Page
....

# rlhf.py

Auto-generated implementation from the Agentic RL PhD codebase.

### Original Implementations & References
The following links point to the official or high-quality reference implementations for the papers covered in this notebook:

- https://github.com/mrahtz/learning-from-human-preferences

*Note: The code below is a simplified pedagogical implementation.*

In [None]:
import torch
import torch.nn as nn

# Paper: "Deep reinforcement learning from human preferences" (Christiano et al., 2017)
# Category: RLHF / Reward Modeling

class RewardModel(nn.Module):
    """
    The "Secret" Reward Model.
    Training Objective: CrossEntropy( P(sigma_1 > sigma_2) )
    where P(sigma_1 > sigma_2) = exp(r1) / (exp(r1) + exp(r2))
    """
    def __init__(self, state_dim, action_dim):
        super().__init__()
        self.net = nn.Sequential(
            nn.Linear(state_dim + action_dim, 64),
            nn.LeakyReLU(),
            nn.Linear(64, 64),
            nn.LeakyReLU(),
            nn.Linear(64, 1) # Outputs a scalar reward 'r'
        )

....

Collected data

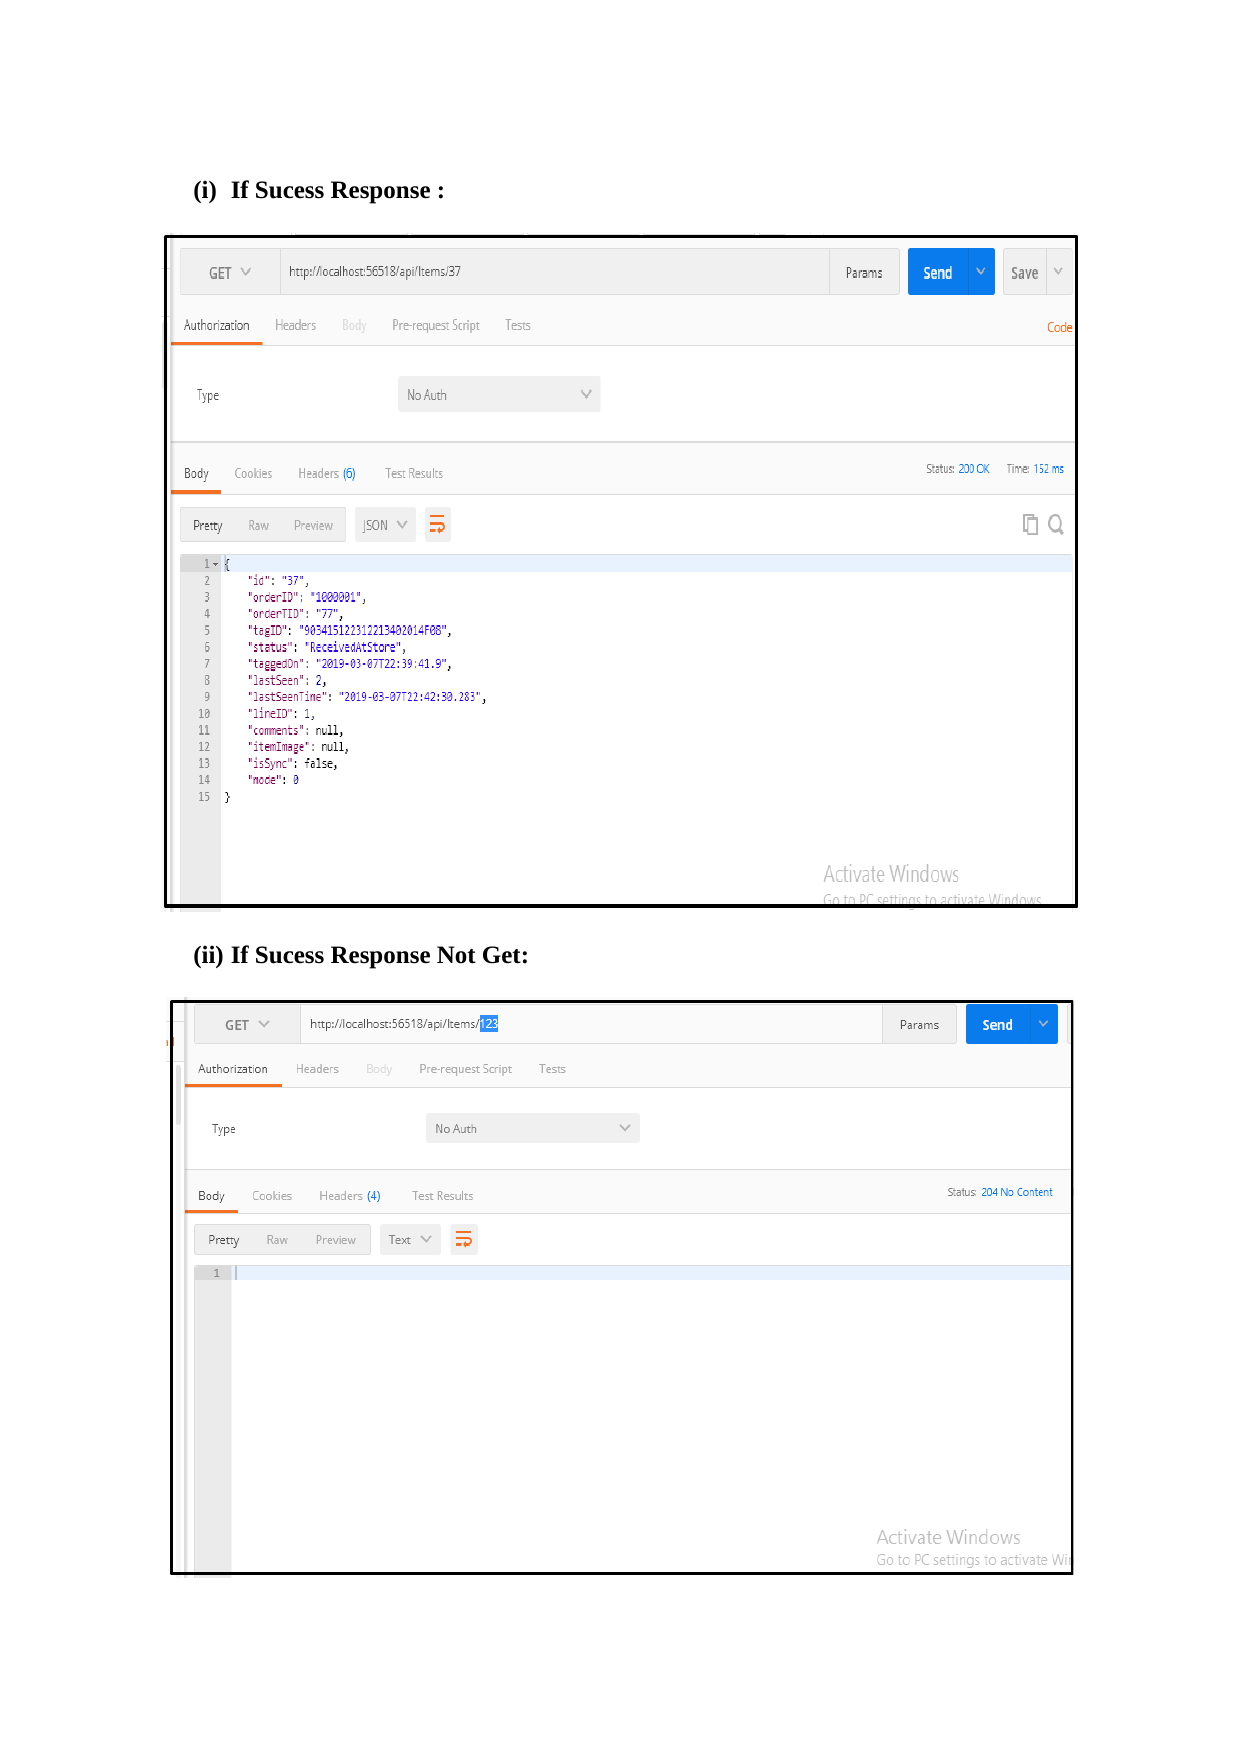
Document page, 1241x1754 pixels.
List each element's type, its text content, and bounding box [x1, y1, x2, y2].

....

Stated exercise A
Which paper does the rlhf.py page name in its code comments?
Stated exercise B
List, in order, every layer passed to nn.Sequential in the rlhf.py page.
Stated exercise C
Please copy the passage of the rlhf.py page between "### Original Implementations" and "et al., 2017)", inclusive.
The data were taken from a separate source.

Expected output A
"Deep reinforcement learning from human preferences" (Christiano et al., 2017)

Expected output B
- nn.Linear(state_dim + action_dim, 64)
- nn.LeakyReLU()
- nn.Linear(64, 64)
- nn.LeakyReLU()
- nn.Linear(64, 1)

Expected output C
### Original Implementations & References
The following links point to the official or high-quality reference implementations for the papers covered in this notebook:

- https://github.com/mrahtz/learning-from-human-preferences

*Note: The code below is a simplified pedagogical implementation.*

In [None]:
import torch
import torch.nn as nn

# Paper: "Deep reinforcement learning from human preferences" (Christiano et al., 2017)